Task directions |
Transcribe everything in the listing below exactly, except the pictures.

Data for review |
== == ==
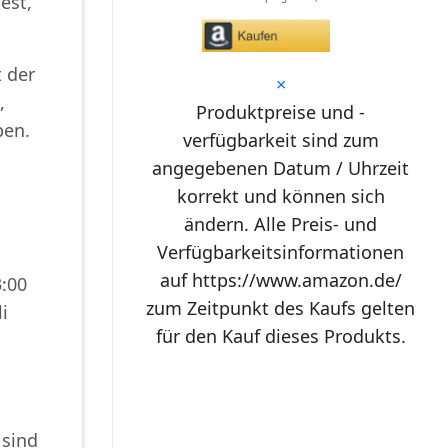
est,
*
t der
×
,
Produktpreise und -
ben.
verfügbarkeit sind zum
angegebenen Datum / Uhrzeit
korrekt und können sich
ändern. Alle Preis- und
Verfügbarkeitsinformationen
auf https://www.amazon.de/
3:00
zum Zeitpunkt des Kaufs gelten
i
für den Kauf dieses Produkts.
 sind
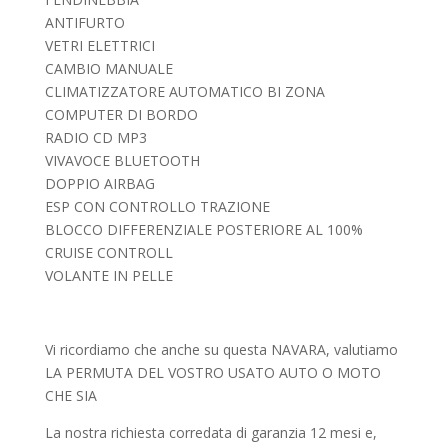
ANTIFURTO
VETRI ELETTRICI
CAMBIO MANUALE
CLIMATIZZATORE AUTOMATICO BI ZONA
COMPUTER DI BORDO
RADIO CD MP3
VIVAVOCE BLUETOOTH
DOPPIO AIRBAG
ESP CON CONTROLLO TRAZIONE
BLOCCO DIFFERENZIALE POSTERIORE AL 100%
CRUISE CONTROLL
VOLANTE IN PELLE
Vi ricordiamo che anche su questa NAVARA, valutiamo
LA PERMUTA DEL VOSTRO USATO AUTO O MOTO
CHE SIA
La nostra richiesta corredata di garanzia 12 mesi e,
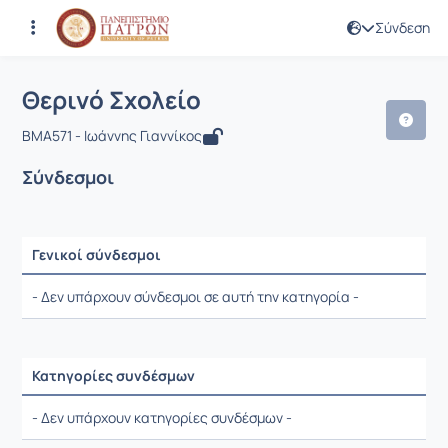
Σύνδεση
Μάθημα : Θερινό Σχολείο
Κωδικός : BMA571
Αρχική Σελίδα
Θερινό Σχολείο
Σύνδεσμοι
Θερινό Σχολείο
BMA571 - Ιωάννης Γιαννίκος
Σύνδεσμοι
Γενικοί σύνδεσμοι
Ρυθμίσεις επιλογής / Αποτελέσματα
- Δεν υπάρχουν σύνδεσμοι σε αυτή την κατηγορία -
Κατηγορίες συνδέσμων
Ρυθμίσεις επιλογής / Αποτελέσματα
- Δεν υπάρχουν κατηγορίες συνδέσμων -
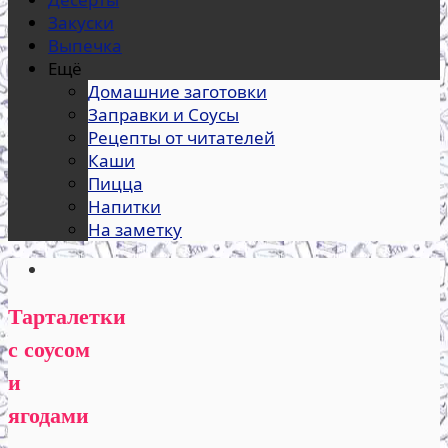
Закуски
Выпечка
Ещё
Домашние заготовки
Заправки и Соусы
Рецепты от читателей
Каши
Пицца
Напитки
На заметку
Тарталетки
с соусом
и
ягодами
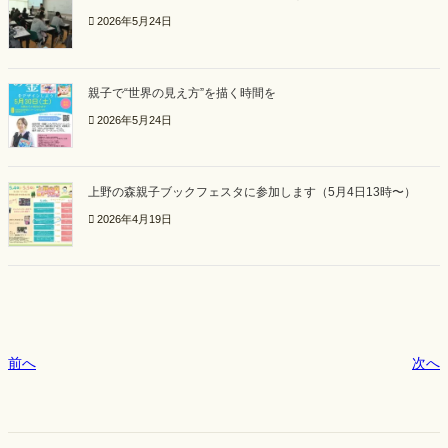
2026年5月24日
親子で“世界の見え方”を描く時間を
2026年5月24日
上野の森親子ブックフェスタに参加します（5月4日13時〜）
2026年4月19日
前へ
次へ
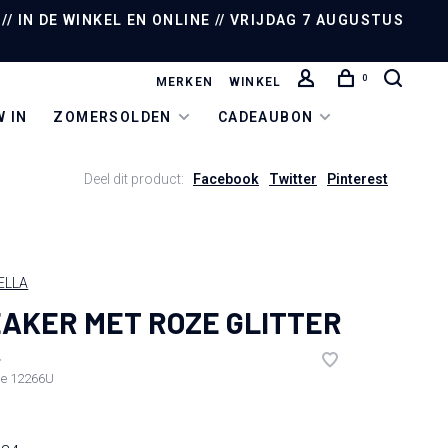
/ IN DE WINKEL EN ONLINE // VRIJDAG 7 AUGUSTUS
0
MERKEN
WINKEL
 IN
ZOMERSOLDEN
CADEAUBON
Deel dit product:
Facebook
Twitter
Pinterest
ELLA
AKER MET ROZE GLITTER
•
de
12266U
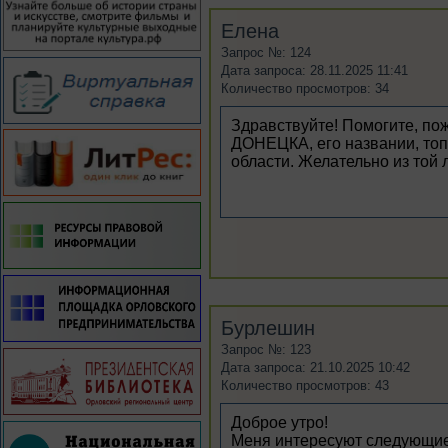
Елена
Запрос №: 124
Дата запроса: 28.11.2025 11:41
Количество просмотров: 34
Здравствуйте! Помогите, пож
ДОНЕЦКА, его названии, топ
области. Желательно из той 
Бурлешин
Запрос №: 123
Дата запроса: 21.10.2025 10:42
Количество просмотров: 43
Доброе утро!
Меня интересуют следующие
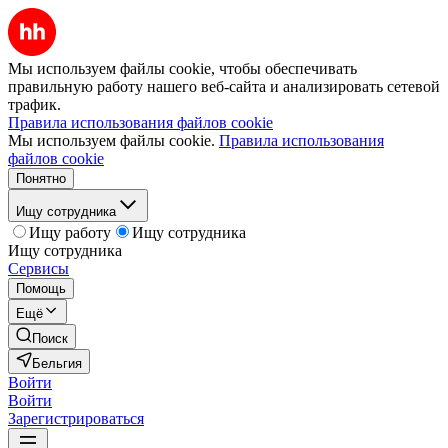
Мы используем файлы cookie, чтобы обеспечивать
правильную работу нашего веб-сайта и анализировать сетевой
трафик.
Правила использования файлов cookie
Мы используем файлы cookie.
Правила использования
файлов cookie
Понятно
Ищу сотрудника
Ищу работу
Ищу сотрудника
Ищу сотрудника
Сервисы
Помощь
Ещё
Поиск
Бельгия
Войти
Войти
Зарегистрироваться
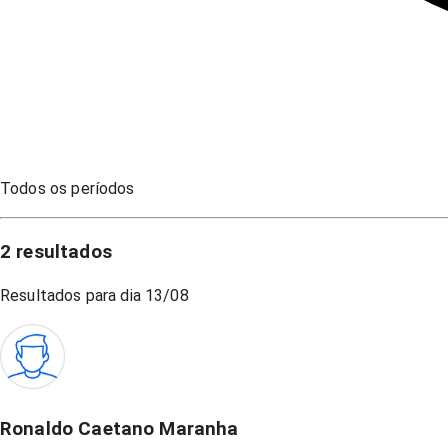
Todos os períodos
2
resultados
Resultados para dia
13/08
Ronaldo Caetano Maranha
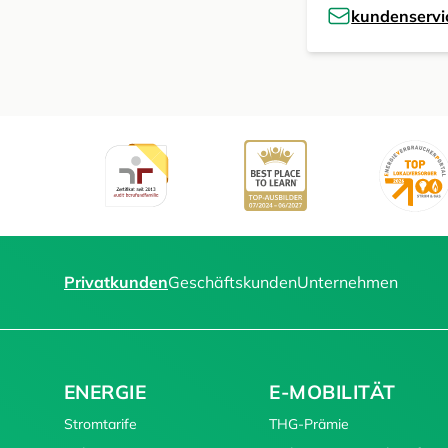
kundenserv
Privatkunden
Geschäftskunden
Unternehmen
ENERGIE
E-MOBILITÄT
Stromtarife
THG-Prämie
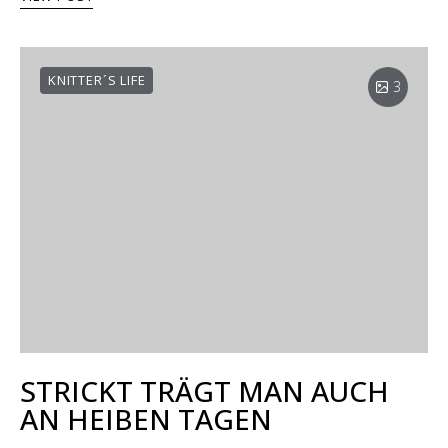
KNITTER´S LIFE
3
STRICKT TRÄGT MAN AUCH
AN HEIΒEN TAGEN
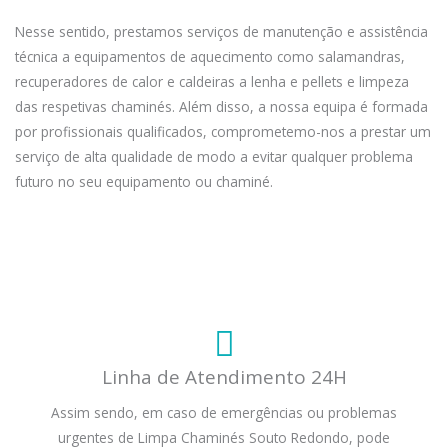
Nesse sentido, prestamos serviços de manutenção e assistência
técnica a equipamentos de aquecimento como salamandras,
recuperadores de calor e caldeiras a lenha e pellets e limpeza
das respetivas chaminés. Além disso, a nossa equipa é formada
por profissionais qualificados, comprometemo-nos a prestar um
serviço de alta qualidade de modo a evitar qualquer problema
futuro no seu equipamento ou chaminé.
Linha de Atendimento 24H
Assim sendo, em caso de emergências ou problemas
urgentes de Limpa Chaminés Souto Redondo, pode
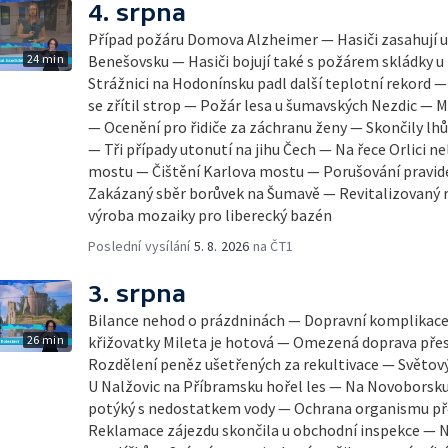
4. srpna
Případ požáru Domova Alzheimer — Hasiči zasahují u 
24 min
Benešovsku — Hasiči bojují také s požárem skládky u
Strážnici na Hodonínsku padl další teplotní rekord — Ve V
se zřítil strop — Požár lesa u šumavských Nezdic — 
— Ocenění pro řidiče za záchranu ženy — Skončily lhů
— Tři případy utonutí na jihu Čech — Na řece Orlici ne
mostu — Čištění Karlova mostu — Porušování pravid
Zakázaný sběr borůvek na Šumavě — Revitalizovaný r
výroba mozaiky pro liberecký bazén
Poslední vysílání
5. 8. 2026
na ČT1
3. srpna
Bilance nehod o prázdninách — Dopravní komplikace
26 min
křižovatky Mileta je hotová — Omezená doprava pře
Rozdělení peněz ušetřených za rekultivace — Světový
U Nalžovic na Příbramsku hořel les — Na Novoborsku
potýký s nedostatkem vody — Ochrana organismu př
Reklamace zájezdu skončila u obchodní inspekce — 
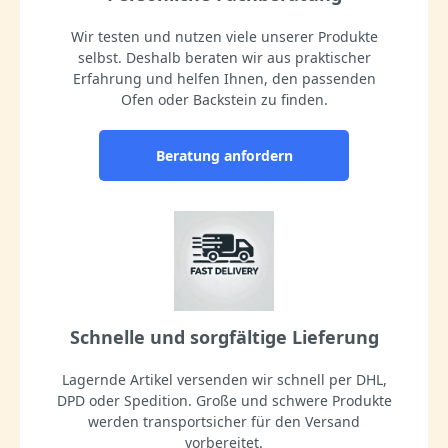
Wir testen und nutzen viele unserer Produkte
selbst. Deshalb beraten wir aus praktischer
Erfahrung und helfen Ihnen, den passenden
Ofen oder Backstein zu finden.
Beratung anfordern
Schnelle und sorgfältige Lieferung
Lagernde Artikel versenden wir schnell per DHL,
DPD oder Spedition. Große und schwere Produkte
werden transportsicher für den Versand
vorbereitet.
== == ==
Result below |
est,
*
t der
×
,
Produktpreise und -
ben.
verfügbarkeit sind zum
angegebenen Datum / Uhrzeit
korrekt und können sich
ändern. Alle Preis- und
Verfügbarkeitsinformationen
auf https://www.amazon.de/
3:00
zum Zeitpunkt des Kaufs gelten
i
für den Kauf dieses Produkts.
 sind
ANTIFURTO
VETRI ELETTRICI
CAMBIO MANUALE
CLIMATIZZATORE AUTOMATICO BI ZONA
COMPUTER DI BORDO
RADIO CD MP3
VIVAVOCE BLUETOOTH
DOPPIO AIRBAG
ESP CON CONTROLLO TRAZIONE
BLOCCO DIFFERENZIALE POSTERIORE AL 100%
CRUISE CONTROLL
VOLANTE IN PELLE
Vi ricordiamo che anche su questa NAVARA, valutiamo
LA PERMUTA DEL VOSTRO USATO AUTO O MOTO
CHE SIA
La nostra richiesta corredata di garanzia 12 mesi e,
Σύνδεση
Μάθημα : Θερινό Σχολείο
Κωδικός : BMA571
Αρχική Σελίδα
Θερινό Σχολείο
Σύνδεσμοι
Θερινό Σχολείο
BMA571 - Ιωάννης Γιαννίκος
Σύνδεσμοι
Γενικοί σύνδεσμοι
Ρυθμίσεις επιλογής / Αποτελέσματα
- Δεν υπάρχουν σύνδεσμοι σε αυτή την κατηγορία -
Κατηγορίες συνδέσμων
Ρυθμίσεις επιλογής / Αποτελέσματα
- Δεν υπάρχουν κατηγορίες συνδέσμων -
Закуски
Выпечка
Ещё
Домашние заготовки
Заправки и Соусы
Рецепты от читателей
Каши
Пицца
Напитки
На заметку
Тарталетки
с соусом
и
ягодами
2026年5月24日
親子で“世界の見え方”を描く時間を
2026年5月24日
上野の森親子ブックフェスタに参加します（5月4日13時〜）
2026年4月19日
前へ
次へ
/ IN DE WINKEL EN ONLINE // VRIJDAG 7 AUGUSTUS
0
MERKEN
WINKEL
 IN
ZOMERSOLDEN
CADEAUBON
Deel dit product:
Facebook
Twitter
Pinterest
ELLA
AKER MET ROZE GLITTER
•
de
12266U
Елена
Запрос №: 124
Дата запроса: 28.11.2025 11:41
Количество просмотров: 34
Здравствуйте! Помогите, пож
ДОНЕЦКА, его названии, топ
области. Желательно из той 
Бурлешин
Запрос №: 123
Дата запроса: 21.10.2025 10:42
Количество просмотров: 43
Доброе утро!
Меня интересуют следующие
Мы используем файлы cookie, чтобы обеспечивать
правильную работу нашего веб-сайта и анализировать сетевой
трафик.
Правила использования файлов cookie
Мы используем файлы cookie.
Правила использования
файлов cookie
Понятно
Ищу сотрудника
Ищу работу
Ищу сотрудника
Ищу сотрудника
Сервисы
Помощь
Ещё
Поиск
Бельгия
Войти
Войти
Зарегистрироваться
Todos os períodos
2
resultados
Resultados para dia
13/08
Ronaldo Caetano Maranha
kundenserv
Privatkunden
Geschäftskunden
Unternehmen
ENERGIE
E-MOBILITÄT
Stromtarife
THG-Prämie
KNITTER´S LIFE
3
STRICKT TRÄGT MAN AUCH
AN HEIΒEN TAGEN
Nesse sentido, prestamos serviços de manutenção e assistência
técnica a equipamentos de aquecimento como salamandras,
recuperadores de calor e caldeiras a lenha e pellets e limpeza
das respetivas chaminés. Além disso, a nossa equipa é formada
por profissionais qualificados, comprometemo-nos a prestar um
serviço de alta qualidade de modo a evitar qualquer problema
futuro no seu equipamento ou chaminé.
Linha de Atendimento 24H
Assim sendo, em caso de emergências ou problemas
urgentes de Limpa Chaminés Souto Redondo, pode
4. srpna
Případ požáru Domova Alzheimer — Hasiči zasahují u 
24 min
Benešovsku — Hasiči bojují také s požárem skládky u
Strážnici na Hodonínsku padl další teplotní rekord — Ve V
se zřítil strop — Požár lesa u šumavských Nezdic — 
— Ocenění pro řidiče za záchranu ženy — Skončily lhů
— Tři případy utonutí na jihu Čech — Na řece Orlici ne
mostu — Čištění Karlova mostu — Porušování pravid
Zakázaný sběr borůvek na Šumavě — Revitalizovaný r
výroba mozaiky pro liberecký bazén
Poslední vysílání
5. 8. 2026
na ČT1
3. srpna
Bilance nehod o prázdninách — Dopravní komplikace
26 min
křižovatky Mileta je hotová — Omezená doprava pře
Rozdělení peněz ušetřených za rekultivace — Světový
U Nalžovic na Příbramsku hořel les — Na Novoborsku
potýký s nedostatkem vody — Ochrana organismu př
Reklamace zájezdu skončila u obchodní inspekce — 
Wir testen und nutzen viele unserer Produkte
selbst. Deshalb beraten wir aus praktischer
Erfahrung und helfen Ihnen, den passenden
Ofen oder Backstein zu finden.
Beratung anfordern
Schnelle und sorgfältige Lieferung
Lagernde Artikel versenden wir schnell per DHL,
DPD oder Spedition. Große und schwere Produkte
werden transportsicher für den Versand
vorbereitet.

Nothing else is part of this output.